American entrepreneur, venture capitalist and philanthropist

Herman Fialkov (23 March 1922 – 21 February 2012) was an American entrepreneur, venture capitalist, and philanthropist. He is best known for co-founding the General Transistor Corp. in 1954, a technology company that became a pioneer of microchips. He graduated from New York University Tandon School of Engineering, formerly known as the Polytechnic Institute of New York University.

==Life and career==
He was born on 23 March 1922 in Brooklyn, New York the son of two Jewish immigrants, Pearl (née Heinish) and Isidore Fialkov. Growing up on welfare during the Great Depression, he delivered milk before school to earn money for the family.
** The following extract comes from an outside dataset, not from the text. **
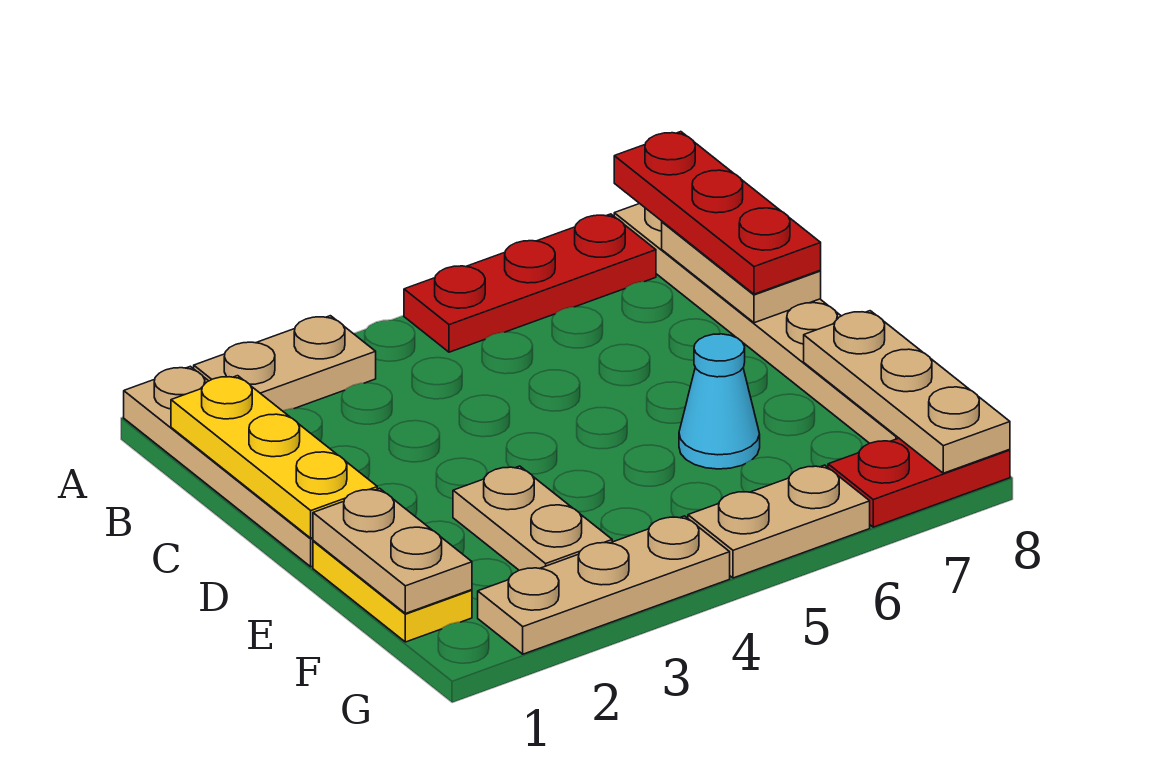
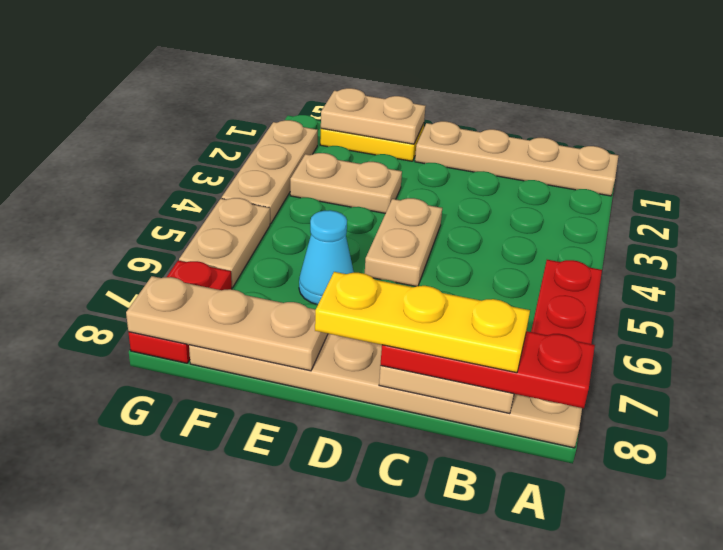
tan plate A2:A3 level 1 -> tan plate D4:D5 level 1
yellow plate B1:D1 level 2 -> yellow plate B8:D8 level 4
He served in the U.S. Army during World War II, earning the Bronze Star Medal with two Oak leaf clusters during the Battle of the Bulge. Thanks to the G.I. Bill he was able to earn a bachelor's degree in administrative engineering from the Polytechnic University of New York in 1951. He worked at Emerson Radio from 1946–1947, Mutual Broadcasting System from 1947-1949 and the Radio Receptor Company from 1949 - 1954.

In 1954 he co-founded General Transistor Corporation, a technology company that became a pioneer of microchips. When General Transistor merged with General Instrument Corp. in 1960, Fialkov convinced General Instrument's leadership to venture into cable television, purchasing Jerrold Electronics – a company that ultimately evolved into Comcast.

In 1968, Fialkov founded his own venture capital firm, Geiger and Fialkov and also set up several others, including Aleph Null and Polyventures. He served as a partner in the Jericho-based venture capital firm Newlight Associates until 2004. In his more than 40 years in venture capital, Fialkov provided investments that helped finance the startup or early development of many international tech companies including Intel, Teledyne and Long Island-based Envision, Standard Microsystems and Globecomm Systems.

In 1999, global accounting firm Ernst & Young honored Fialkov with a lifetime achievement award for entrepreneurship. In 2004, the Long Island Capital Alliance named an annual award after him.

In 1942, he married the former Elaine Dampf (died 1998). They had two children, Carol and Jay.